* [EXERCICE 1]: Indiquez si chacune des affirmations suivantes concorde avec l'hommage à Henri Alleg, en répondant par oui ou par non et en citant les mots décisifs du texte. (a) L'auteur a fait la connaissance d'Henri Alleg au Portugal. (b) La maison d'éditions Caminho a publié trois ouvrages d'Henri Alleg. (c) Henri Alleg a été victime de son AVC pendant des vacances sur une île grecque.
* [EXERCICE 2]: Reformulez sous forme de liste le paragraphe de l'hommage à Henri Alleg qui commence par « Henri, après le 25 avril », en conservant ses faits principaux.

* [EXTRAIT]:
Hommage à Henri Alleg de Miguel Urbano, ancien député communiste portugais

jeudi 12 septembre 2013

Il s’est éteint mercredi 17 juillet, mais il avait déjà pratiquement perdu la vie l’an dernier lorsqu’il avait souffert d’un AVC, alors qu’il était en vacances sur une île grecque. Les lésions cérébrales étaient si graves que la rémission était impossible. Il est devenu hémiplégique et a passé ses derniers mois dans une clinique, terminant son existence dans un état presque végétatif. Il reconnaissait ses enfants, leur disait quelques mots mais son discours était devenu chaotique. L’amitié qui m’a uni à cet homme était si profonde qu’il m’est difficile de la définir.

Agé de 90 ans, il a séjourné une semaine à Vila Nova de Gaia, avec moi et ma compagne, et il a participé, à la Universidade Popular do Porto, à une conférence sur l’Algérie et sur les événements qui secouaient l’islam africain. Son savoir historique et sa lucidité ont impressionné son auditoire. Je l’admirais depuis très longtemps, lorsque je l’ai rencontré en Bulgarie en 1986 lors d’un Congrès international. La sympathie a été immédiate et s’en est suivie une amitié toujours plus étroite avec le temps.

Henri, après le 25 avril, était correspondant de L’ Humanité à Lisbonne. A l’époque, je n’ai pas eu l’occasion de le rencontrer. Mais au cours du dernier quart de siècle, il s’est rendu à de nombreuses reprises au Portugal. La maison d’éditions Caminho a publié trois de ses ouvrages. ( SOS Amérique , Le Grand bond en arrière , Le Siècle du dragon ) et la maison d’éditions Mareantes a lancé la traduction en portugais de La Question , le livre qui l’a rendu célèbre et qui a contribué à accélérer la fin de la guerre d’Algérie.

* [EXTRAITS DE DONNÉES]:
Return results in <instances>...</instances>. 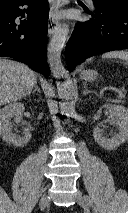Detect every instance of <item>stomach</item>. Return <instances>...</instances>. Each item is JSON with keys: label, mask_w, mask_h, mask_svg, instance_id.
<instances>
[{"label": "stomach", "mask_w": 128, "mask_h": 213, "mask_svg": "<svg viewBox=\"0 0 128 213\" xmlns=\"http://www.w3.org/2000/svg\"><path fill=\"white\" fill-rule=\"evenodd\" d=\"M97 76H98V73L95 70H85V71H82L80 74V77L86 81L94 80Z\"/></svg>", "instance_id": "1"}]
</instances>
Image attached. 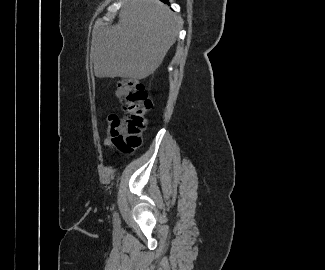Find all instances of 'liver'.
Instances as JSON below:
<instances>
[{
	"label": "liver",
	"instance_id": "liver-1",
	"mask_svg": "<svg viewBox=\"0 0 325 270\" xmlns=\"http://www.w3.org/2000/svg\"><path fill=\"white\" fill-rule=\"evenodd\" d=\"M179 19L158 0H127L113 26H96L90 57L98 78L145 79L174 44Z\"/></svg>",
	"mask_w": 325,
	"mask_h": 270
}]
</instances>
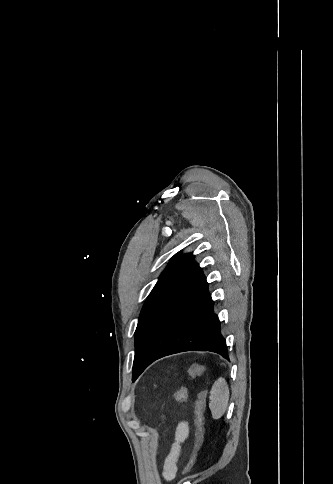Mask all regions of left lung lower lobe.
I'll return each mask as SVG.
<instances>
[{"label": "left lung lower lobe", "mask_w": 333, "mask_h": 484, "mask_svg": "<svg viewBox=\"0 0 333 484\" xmlns=\"http://www.w3.org/2000/svg\"><path fill=\"white\" fill-rule=\"evenodd\" d=\"M184 351H211L229 359L206 278L194 261L183 266L148 314L133 368L141 373L153 361Z\"/></svg>", "instance_id": "0a47b994"}]
</instances>
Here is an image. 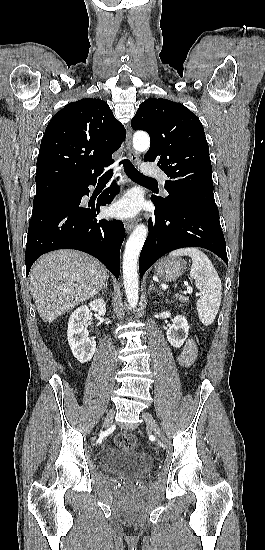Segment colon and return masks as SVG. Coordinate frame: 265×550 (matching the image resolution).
<instances>
[{
	"instance_id": "obj_1",
	"label": "colon",
	"mask_w": 265,
	"mask_h": 550,
	"mask_svg": "<svg viewBox=\"0 0 265 550\" xmlns=\"http://www.w3.org/2000/svg\"><path fill=\"white\" fill-rule=\"evenodd\" d=\"M115 443L118 447L135 449L138 446L137 437L131 433L119 434L115 437Z\"/></svg>"
}]
</instances>
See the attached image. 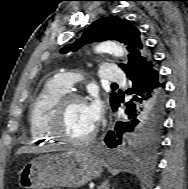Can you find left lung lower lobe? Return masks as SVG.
Returning <instances> with one entry per match:
<instances>
[{"instance_id": "obj_1", "label": "left lung lower lobe", "mask_w": 188, "mask_h": 189, "mask_svg": "<svg viewBox=\"0 0 188 189\" xmlns=\"http://www.w3.org/2000/svg\"><path fill=\"white\" fill-rule=\"evenodd\" d=\"M131 87L126 91L132 99L125 104L128 121L117 122L114 131L105 137L108 147H117L122 143V134L127 141L136 129L144 130L162 125L165 110V84L162 83L158 70L152 60H147L128 69L126 72ZM120 101L112 106L116 110Z\"/></svg>"}]
</instances>
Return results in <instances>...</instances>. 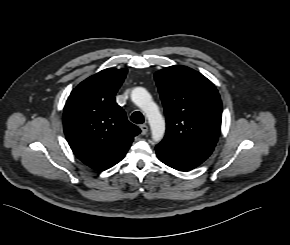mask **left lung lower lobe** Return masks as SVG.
I'll use <instances>...</instances> for the list:
<instances>
[{
	"instance_id": "1",
	"label": "left lung lower lobe",
	"mask_w": 290,
	"mask_h": 245,
	"mask_svg": "<svg viewBox=\"0 0 290 245\" xmlns=\"http://www.w3.org/2000/svg\"><path fill=\"white\" fill-rule=\"evenodd\" d=\"M156 154L159 160L162 161L164 164L179 171H188L194 169L202 163L174 153L167 148L161 146L160 144L156 146Z\"/></svg>"
}]
</instances>
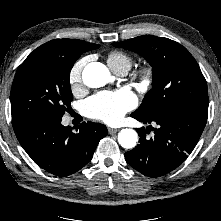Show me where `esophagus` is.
Here are the masks:
<instances>
[{
    "instance_id": "obj_1",
    "label": "esophagus",
    "mask_w": 221,
    "mask_h": 221,
    "mask_svg": "<svg viewBox=\"0 0 221 221\" xmlns=\"http://www.w3.org/2000/svg\"><path fill=\"white\" fill-rule=\"evenodd\" d=\"M119 129H116V128H108V132L110 134H113V133H116Z\"/></svg>"
}]
</instances>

* [RÉPONSE COMPLÈTE 1]:
(a) Non : « lorsque je l’ai rencontré en Bulgarie en 1986 lors d’un Congrès international ».
(b) Oui : « La maison d’éditions Caminho a publié trois de ses ouvrages ».
(c) Oui : « alors qu’il était en vacances sur une île grecque ».

* [RÉPONSE COMPLÈTE 2]:
- Après le 25 avril, Henri était correspondant de L’Humanité à Lisbonne. L'auteur n'a pas eu l'occasion de le rencontrer à cette époque.
- Au cours du dernier quart de siècle, il s'est rendu de nombreuses fois au Portugal.
- Les éditions Caminho ont publié trois de ses ouvrages : SOS Amérique, Le Grand bond en arrière et Le Siècle du dragon.
- Les éditions Mareantes ont lancé la traduction portugaise de La Question. C'est le livre qui l'a rendu célèbre et qui a contribué à accélérer la fin de la guerre d'Algérie.